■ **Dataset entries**

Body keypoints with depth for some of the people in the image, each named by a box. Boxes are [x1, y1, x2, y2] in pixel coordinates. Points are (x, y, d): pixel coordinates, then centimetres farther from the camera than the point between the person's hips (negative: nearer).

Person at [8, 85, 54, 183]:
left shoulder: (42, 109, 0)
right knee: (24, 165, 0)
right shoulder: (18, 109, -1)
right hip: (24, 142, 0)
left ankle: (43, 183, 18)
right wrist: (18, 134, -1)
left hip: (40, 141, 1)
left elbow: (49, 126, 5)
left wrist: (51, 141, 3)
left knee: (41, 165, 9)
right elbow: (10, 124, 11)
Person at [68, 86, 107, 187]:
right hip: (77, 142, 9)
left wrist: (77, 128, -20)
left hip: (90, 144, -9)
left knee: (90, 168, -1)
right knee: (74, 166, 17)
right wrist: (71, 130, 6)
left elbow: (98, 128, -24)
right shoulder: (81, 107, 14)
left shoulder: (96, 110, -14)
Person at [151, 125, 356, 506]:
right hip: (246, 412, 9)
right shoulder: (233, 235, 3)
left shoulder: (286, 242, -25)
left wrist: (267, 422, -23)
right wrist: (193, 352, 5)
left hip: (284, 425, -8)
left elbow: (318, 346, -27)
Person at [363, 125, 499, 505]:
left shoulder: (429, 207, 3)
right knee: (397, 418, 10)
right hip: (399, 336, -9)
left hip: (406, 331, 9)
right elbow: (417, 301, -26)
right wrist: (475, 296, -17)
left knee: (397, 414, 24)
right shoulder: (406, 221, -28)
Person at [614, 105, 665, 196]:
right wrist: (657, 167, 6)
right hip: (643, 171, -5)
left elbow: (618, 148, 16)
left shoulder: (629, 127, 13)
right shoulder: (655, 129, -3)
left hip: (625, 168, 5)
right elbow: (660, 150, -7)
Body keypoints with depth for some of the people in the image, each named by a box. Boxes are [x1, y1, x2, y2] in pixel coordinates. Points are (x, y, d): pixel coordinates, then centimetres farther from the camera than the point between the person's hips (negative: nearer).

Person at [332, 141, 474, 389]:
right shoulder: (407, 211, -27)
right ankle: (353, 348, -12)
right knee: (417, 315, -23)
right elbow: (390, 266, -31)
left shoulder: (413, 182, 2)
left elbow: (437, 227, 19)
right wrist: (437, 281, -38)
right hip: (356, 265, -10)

■ **YOUR TASK**
Rewrite the lines above, swapping "centimetres" for "centimeters" and leaving everything else the same.

■ **EXERCISE ANSWER**
Body keypoints with depth for some of the people in the image, each named by a box. Boxes are [x1, y1, x2, y2] in pixel coordinates. Points are (x, y, d): pixel coordinates, then centimeters farther from the camera than the point between the person's hips (negative: nearer).

Person at [8, 85, 54, 183]:
left shoulder: (42, 109, 0)
right knee: (24, 165, 0)
right shoulder: (18, 109, -1)
right hip: (24, 142, 0)
left ankle: (43, 183, 18)
right wrist: (18, 134, -1)
left hip: (40, 141, 1)
left elbow: (49, 126, 5)
left wrist: (51, 141, 3)
left knee: (41, 165, 9)
right elbow: (10, 124, 11)
Person at [68, 86, 107, 187]:
right hip: (77, 142, 9)
left wrist: (77, 128, -20)
left hip: (90, 144, -9)
left knee: (90, 168, -1)
right knee: (74, 166, 17)
right wrist: (71, 130, 6)
left elbow: (98, 128, -24)
right shoulder: (81, 107, 14)
left shoulder: (96, 110, -14)
Person at [151, 125, 356, 506]:
right hip: (246, 412, 9)
right shoulder: (233, 235, 3)
left shoulder: (286, 242, -25)
left wrist: (267, 422, -23)
right wrist: (193, 352, 5)
left hip: (284, 425, -8)
left elbow: (318, 346, -27)
Person at [363, 125, 499, 505]:
left shoulder: (429, 207, 3)
right knee: (397, 418, 10)
right hip: (399, 336, -9)
left hip: (406, 331, 9)
right elbow: (417, 301, -26)
right wrist: (475, 296, -17)
left knee: (397, 414, 24)
right shoulder: (406, 221, -28)
Person at [614, 105, 665, 196]:
right wrist: (657, 167, 6)
right hip: (643, 171, -5)
left elbow: (618, 148, 16)
left shoulder: (629, 127, 13)
right shoulder: (655, 129, -3)
left hip: (625, 168, 5)
right elbow: (660, 150, -7)
Body keypoints with depth for some of the people in the image, each named by a box. Boxes are [x1, y1, x2, y2] in pixel coordinates. Points are (x, y, d): pixel coordinates, then centimeters farther from the camera than the point between the person's hips (negative: nearer).

Person at [332, 141, 474, 389]:
right shoulder: (407, 211, -27)
right ankle: (353, 348, -12)
right knee: (417, 315, -23)
right elbow: (390, 266, -31)
left shoulder: (413, 182, 2)
left elbow: (437, 227, 19)
right wrist: (437, 281, -38)
right hip: (356, 265, -10)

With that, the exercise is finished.